Just wanted to clarify, if I am planting my corms in fall (October) I do not soak them first? I am in Phoenix zone 9B

Angela Judd

Wednesday 20th of September 2023

You can soak them, they will bloom sooner. But, you don't have too. If you plant in the spring there is a shorter blooming window so it speeds up the process.


Tuesday 2nd of May 2023

Hi, do I have to dig up the corms or will they rebloom again next year on their own. My freesia usually just rebloom without digging. Thank you for your advice

Angela Judd

Tuesday 2nd of May 2023

You can leave them in the ground in many areas, and they will return. Summers where I live are often too hot, and mine don't return.


Wednesday 9th of February 2022

If planting in a pot (2 corms in a 12' pot), do I need to add compost? I'm local & am planning to purchase your special potting mix from AZ Worm Farm. :) Thanks again for all this excellent info.


Thursday 10th of February 2022

@Angela Judd, Wonderful. Thank you.

Angela Judd

Thursday 10th of February 2022

The planting mix already has compost so you are good to go! Happy planting!


Wednesday 26th of January 2022

What do I do if my ranunculus leaves are turning yellow ? Planted in pots in October and they grew ok. Replanted out into a sunnier area but I’m not sure if it’s too much sun, too little nitrogen or soils is bad ?

Angela Judd

Monday 31st of January 2022

Could be too much water. Container plants also need more fertilizing, so that could also be the problem. I would let them dry out a bit between watering and fertilize at your next watering with a fish emulsion dilution. Good soil in containers is crucial - hopefully you have a nice light potting mix in the containers.
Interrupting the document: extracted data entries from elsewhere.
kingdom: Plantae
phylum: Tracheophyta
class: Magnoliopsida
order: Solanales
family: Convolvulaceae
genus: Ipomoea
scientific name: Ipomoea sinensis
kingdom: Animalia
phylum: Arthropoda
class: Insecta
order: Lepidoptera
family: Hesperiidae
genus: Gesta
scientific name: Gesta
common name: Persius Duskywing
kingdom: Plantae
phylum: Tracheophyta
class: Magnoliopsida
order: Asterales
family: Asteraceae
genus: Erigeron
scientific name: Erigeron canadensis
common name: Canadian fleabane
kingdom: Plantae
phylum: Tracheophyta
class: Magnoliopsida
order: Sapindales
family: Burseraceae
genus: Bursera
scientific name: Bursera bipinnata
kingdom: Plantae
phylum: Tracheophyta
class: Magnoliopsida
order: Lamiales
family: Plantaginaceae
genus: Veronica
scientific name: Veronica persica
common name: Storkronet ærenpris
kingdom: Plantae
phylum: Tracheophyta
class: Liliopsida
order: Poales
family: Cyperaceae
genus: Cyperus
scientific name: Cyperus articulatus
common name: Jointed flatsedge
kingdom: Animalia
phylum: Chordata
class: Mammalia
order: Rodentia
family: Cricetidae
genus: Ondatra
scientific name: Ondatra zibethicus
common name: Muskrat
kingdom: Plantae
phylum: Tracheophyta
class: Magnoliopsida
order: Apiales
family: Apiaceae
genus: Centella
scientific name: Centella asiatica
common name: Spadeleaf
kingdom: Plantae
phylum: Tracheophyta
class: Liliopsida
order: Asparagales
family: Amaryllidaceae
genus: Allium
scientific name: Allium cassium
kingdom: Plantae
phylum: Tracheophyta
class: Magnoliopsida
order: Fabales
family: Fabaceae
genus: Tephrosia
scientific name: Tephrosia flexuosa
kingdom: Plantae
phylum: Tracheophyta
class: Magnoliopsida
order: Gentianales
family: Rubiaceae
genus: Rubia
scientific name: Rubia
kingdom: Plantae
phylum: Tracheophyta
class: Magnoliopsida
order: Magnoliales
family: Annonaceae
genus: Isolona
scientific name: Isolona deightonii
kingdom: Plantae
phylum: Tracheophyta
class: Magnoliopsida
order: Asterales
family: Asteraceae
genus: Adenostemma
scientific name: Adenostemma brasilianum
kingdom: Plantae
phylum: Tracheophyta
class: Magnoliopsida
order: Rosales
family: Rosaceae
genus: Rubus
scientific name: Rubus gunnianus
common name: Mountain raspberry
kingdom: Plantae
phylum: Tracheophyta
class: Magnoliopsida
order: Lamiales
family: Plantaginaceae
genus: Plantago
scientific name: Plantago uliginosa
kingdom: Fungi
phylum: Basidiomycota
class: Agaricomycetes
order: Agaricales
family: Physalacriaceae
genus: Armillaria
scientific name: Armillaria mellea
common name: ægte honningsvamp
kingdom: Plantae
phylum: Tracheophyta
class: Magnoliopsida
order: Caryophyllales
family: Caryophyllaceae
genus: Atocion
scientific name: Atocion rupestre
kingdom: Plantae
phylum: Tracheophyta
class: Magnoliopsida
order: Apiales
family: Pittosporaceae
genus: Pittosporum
Tuesday 14th of December 2021

Can I plant ranunculus corms in January? I live in Scottsdale and it seems like January and February have very similar weather.

Angela Judd

Friday 17th of December 2021

Probably - January is typically our coldest month, so it may be a bit too cold for them and they may rot. But chances are it would be fine. The planting dates are guidelines, you can always use your best judgement.